The %NOSAVE option should cause gaussian to delete files mentioned previous to %NOSAVE on successful job completion.

  • Note: saving scratch files to your home directory is a very heavy burden on the system and practically eliminates the advantages of a parallel cluster. Jobs caught doing this will most likely be killed. If you need lots of scratch space, use the -l scratch=40G option (or similar) to request nodes with a specific amount of space. If you need more than this, ask for help.

Python scripts[edit]

Please note that you can't run python scripts directly. If you try, SGE will try to interpret the python script using csh. Instead, create a separate sge script to run python. For example, to run a python script as an array job, use these two files:

  • test.sge
#$ -cwd
#$ -t 2-5 
module load opt-python
python test.py $SGE_TASK_ID
  • test.py
#!/usr/bin/python 
import sys
print "taskid=" + sys.argv[1];

GPU CUDA applications[edit]

  • use -l gpu=1 to request one gpu for your job
  • load the cuda environment in your script
  • Note that some applications may need additional modules. cudnn might be include with cuda

See also pages for individual software packages, such as those in Category:Deep learning software.

gpu.sge:

#$ -cwd
#$ -l gpu=1
module load cuda opencv caffe opt-python theano-force-gpu
caffe.bin train --solver=solver.prototxt


Note: If you use theano, you might want to add this near the top of your script to force theano to use the gpu and use python 2.7:

module load opt-python theano-force-gpu

Graphical environment in batch mode[edit]

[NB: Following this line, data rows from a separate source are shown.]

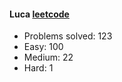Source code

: #### Luca  [leetcode](https://leetcode-cn.com/u/luca-i/)  

* Problems solved: 123
* Easy: 100
* Medium: 22
* Hard: 1
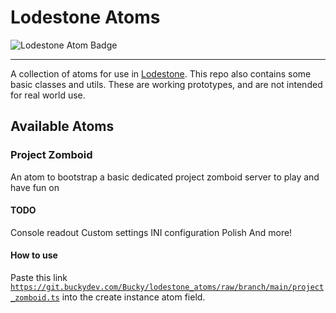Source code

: # Lodestone Atoms

![Lodestone Atom Badge](https://img.shields.io/badge/Lodestone-Atom-2af588)

---

A collection of atoms for use in [Lodestone](https://github.com/Lodestone-Team/lodestone_core). This repo also contains some basic classes and utils. These are working prototypes, and are not intended for real world use.

## Available Atoms

### Project Zomboid

An atom to bootstrap a basic dedicated project zomboid server to play and have fun on

#### TODO

Console readout
Custom settings
INI configuration
Polish
And more!

#### How to use

Paste this link [`https://git.buckydev.com/Bucky/lodestone_atoms/raw/branch/main/project_zomboid.ts`](https://git.buckydev.com/Bucky/lodestone_atoms/raw/branch/main/project_zomboid.ts) into the create instance atom field.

Some jobs need non-interactive graphical interface access to function correctly. For example, STAR CCM+ and Fluent both want access to the screen to generate images and movies from their simulations.

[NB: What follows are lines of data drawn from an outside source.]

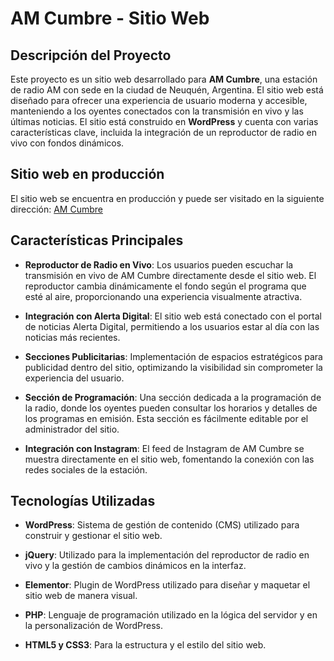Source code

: # AM Cumbre - Sitio Web



## Descripción del Proyecto



Este proyecto es un sitio web desarrollado para **AM Cumbre**, una estación de radio AM con sede en la ciudad de Neuquén, Argentina. El sitio web está diseñado para ofrecer una experiencia de usuario moderna y accesible, manteniendo a los oyentes conectados con la transmisión en vivo y las últimas noticias. El sitio está construido en **WordPress** y cuenta con varias características clave, incluida la integración de un reproductor de radio en vivo con fondos dinámicos.


## Sitio web en producción

El sitio web se encuentra en producción y puede ser visitado en la siguiente dirección: [AM Cumbre](https://amcumbre.com/)


## Características Principales



- **Reproductor de Radio en Vivo**: Los usuarios pueden escuchar la transmisión en vivo de AM Cumbre directamente desde el sitio web. El reproductor cambia dinámicamente el fondo según el programa que esté al aire, proporcionando una experiencia visualmente atractiva.



- **Integración con Alerta Digital**: El sitio web está conectado con el portal de noticias Alerta Digital, permitiendo a los usuarios estar al día con las noticias más recientes.



- **Secciones Publicitarias**: Implementación de espacios estratégicos para publicidad dentro del sitio, optimizando la visibilidad sin comprometer la experiencia del usuario.



- **Sección de Programación**: Una sección dedicada a la programación de la radio, donde los oyentes pueden consultar los horarios y detalles de los programas en emisión. Esta sección es fácilmente editable por el administrador del sitio.



- **Integración con Instagram**: El feed de Instagram de AM Cumbre se muestra directamente en el sitio web, fomentando la conexión con las redes sociales de la estación.



## Tecnologías Utilizadas



- **WordPress**: Sistema de gestión de contenido (CMS) utilizado para construir y gestionar el sitio web.

- **jQuery**: Utilizado para la implementación del reproductor de radio en vivo y la gestión de cambios dinámicos en la interfaz.

- **Elementor**: Plugin de WordPress utilizado para diseñar y maquetar el sitio web de manera visual.

- **PHP**: Lenguaje de programación utilizado en la lógica del servidor y en la personalización de WordPress.

- **HTML5 y CSS3**: Para la estructura y el estilo del sitio web.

Add the following near the top of your batch job to create a virtual graphical environment:

eval `vfbstartx-csh`

(Note: if you are not using copy/paste, those are back ticks above.)

This works by starting Xvfb to create a virtual graphical terminal and initializing the current environment to use it. Xvfb should shutdown and exit after the first graphical command uses it.

If you need this and it does not work, let us know. It is possible that vfstartx-csh or Xvfb are not installed on some clusters.